The stripping of Greek national assets will thus proceed.
The message this move sends is that Greece’s creditors and the European Central Bank, a supposedly neutral institution that has long since abandoned its apolitical pretenses, were determined to gut Greece’s economy, rather than to publicly back down. Syriza’s wager that Merkel & Co would blink in the face of their very strong mandate to end austerity back home was proven wrong.
Greek sovereignty, viewed from Germany, is virtually non-existent: “Laws were passed that we didn’t allow to be passed” said German Chancellor Angel Merkel, referring to Greece’s re-hiring of laid off public sector workers, and the re-opening of ERT, the state broadcaster controversially shut down overnight in 2013. Both these causes had strong support in Greek society; both were vehemently opposed by the Germans in spite of their dealing with national policy because they were perceived as unilateral actions, despite the fact that in the case of ERT, it made clear social and financial sense. (ERT was a profitable organization pre-closing.)

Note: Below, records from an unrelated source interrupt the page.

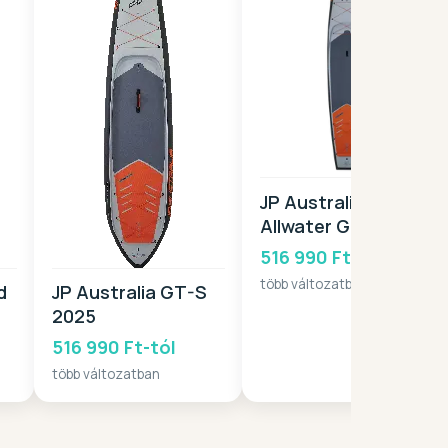
JP Australia
Allwater GT 2025
516 990 Ft-tól
több változatban
d
JP Australia GT-S
2025
516 990 Ft-tól
több változatban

We are now facing an outcome that creates more problems than it solves. For starters, the deal reached means little to the real Greek economy, which is entering a new recessionary cycle, especially with the new cuts and tax hikes. This means that we’ll be looking at a repeat scenario in a few months’ time — and at that point, the Grexit option will come back with a vengeance.

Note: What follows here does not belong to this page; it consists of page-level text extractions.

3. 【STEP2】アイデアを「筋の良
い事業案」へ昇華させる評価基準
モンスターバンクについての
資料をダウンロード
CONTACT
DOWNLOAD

As Ed Conway of Sky News wrote: Sunday 12 July: “The moment the euro became reversible.” The legacy of this move will pervade every crisis the EU will face from now on, and will likely have a domino effect with the British referendum on EU membership in two years time.
This reversibility signals a major shift in the spirit of the European Union. The political side of the European project was once one of unity and solidarity; today Germany calls the shots, and anyone who pushes against the plans of its finance minister (probably the most unpopular politician in the union) will be facing much the same wrath as Greece.
Look two or three years down the line. If Italy’s economy fails to pick up despite Prime Minister Matteo Renzi’s reform program, will Italians accept being strong-armed in the same fashion? And will France stand by as the currency union turns into a hard pegging system in which everyone must adapt to German plans?
In the coming months and years, the state of the eurozone will depend on how the situation unfolds inside Greece. The fear is that the undemocratic way in which governments are coerced into more austerity will give rise to extreme, nationalistic parties across Europe. By negating the mandate of the Greek government to end austerity in the country not once but twice, Europe is signing up for its own worst nightmare.